Es sieht ganz so aus. Denn die EU-Kommission schlägt nun eine Verlängerung um 12 bis 18 Monate vor. Wie auch für eine Neuzulassung für mehrere Jahre bräuchte sie dafür eigentlich eine deutliche Mehrheit der EU-Staaten. Doch wenn dies bei zwei Abstimmungen nationaler Experten scheitert, müsste die EU-Kommission selbst entscheiden – und die Behörde ist für eine Verlängerung.

Hinzu kommt: Wenn die aktuelle Zulassung Ende Juni einfach ausliefe, würde die EU-Kommission Klagen von Konzernen wie dem Glyphosat-Hersteller Monsanto riskieren.

Frage: Warum noch eine Verlängerung – gab es nicht schon eine?

Die Glyphosat-Zulassung wurde bereits einmal um sechs Monate bis Ende Juni verlängert. Die nötige Mehrheit für eine Neuzulassung ist nicht in Sicht – daher die Zwischenlösung. Innerhalb der kommenden anderthalb Jahre wird eine Stellungnahme der europäischen Chemikalienagentur Echa erwartet, die, so die Hoffnung in Brüssel, mehr Klarheit schaffen soll.

Frage: Wo wird Glyphosat eingesetzt?

Glyphosat ist als Wirkstoff in einer ganzen Reihe von Pflanzenschutzmitteln enthalten. Es wird vor allem dazu genutzt, Unkraut beim Anbau von Feldfrüchten zu bekämpfen. Auch auf Getreide- oder Rapsfeldern kommt es vor der Aussaat zum Einsatz. In der Landwirtschaft wird Glyphosat auf etwa 40 Prozent der Felder verwendet. Derzeit wird es außerdem in Parks und im Gartenbau genutzt, um Zierpflanzen vor Unkraut zu schützen.

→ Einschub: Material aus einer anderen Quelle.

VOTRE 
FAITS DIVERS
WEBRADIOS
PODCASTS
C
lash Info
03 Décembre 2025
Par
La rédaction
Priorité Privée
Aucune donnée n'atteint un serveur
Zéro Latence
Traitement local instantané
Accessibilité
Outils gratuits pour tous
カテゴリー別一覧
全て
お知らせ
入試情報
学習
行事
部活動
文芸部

Frage: Warum ist es so umstritten?

Glyphosat steht im Verdacht, krebserregend zu sein. Experten sind sich allerdings über die Forschungsergebnisse uneins. Untersuchungen deuteten unter anderem darauf hin, dass Glyphosat-basierte Gemische teilweise schädigender als der reine Wirkstoff Glyphosat sein könnten. Die Weltgesundheitsorganisation (WHO) geht davon aus, dass aus den zulässigen Glyphosat-Rückständen in Lebensmitteln kein gesundheitliches Risiko zu erwarten sei. Umweltschützer warnen jedoch vor Folgen für die Tier- und Pflanzenwelt. Die EU-Kommission schlägt nun Einschränkungen vor, etwa beim Einsatz auf Spielplätzen. Kritikern geht dies aber nicht weit genug – zumal es für solche nationalen Auflagen gar nicht die Empfehlung der Brüsseler Behörde bräuchte.

Frage: Warum streitet die große Koalition um das Thema?

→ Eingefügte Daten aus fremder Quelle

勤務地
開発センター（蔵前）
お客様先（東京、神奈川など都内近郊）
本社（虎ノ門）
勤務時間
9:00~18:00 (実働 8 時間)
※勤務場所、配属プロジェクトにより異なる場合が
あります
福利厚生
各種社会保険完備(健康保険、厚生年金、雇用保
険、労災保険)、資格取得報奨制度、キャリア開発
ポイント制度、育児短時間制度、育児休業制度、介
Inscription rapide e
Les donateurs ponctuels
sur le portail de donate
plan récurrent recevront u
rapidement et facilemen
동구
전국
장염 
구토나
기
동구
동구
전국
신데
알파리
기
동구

Das hat innenpolitische Gründe. Die SPD sucht im Umfragetief nach einem Strohhalm und hat den ungeliebten Unkrautvernichter Glyphosat ausgemacht. Dabei war die Partei ursprünglich sogar bereit, einer Neuzulassung unter bestimmten Bedingungen zuzustimmen – doch damit ist es vorbei.

Bundesagrarminister Christian Schmidt (CSU) reagierte ziemlich verbittert auf die „Rolle rückwärts“ von Umweltministerin Barbara Hendricks und Wirtschaftsminister Sigmar Gabriel (beide SPD). Auf EU-Ebene hat der Zank gravierende Auswirkungen, da sich Deutschland deshalb der Stimme enthalten muss.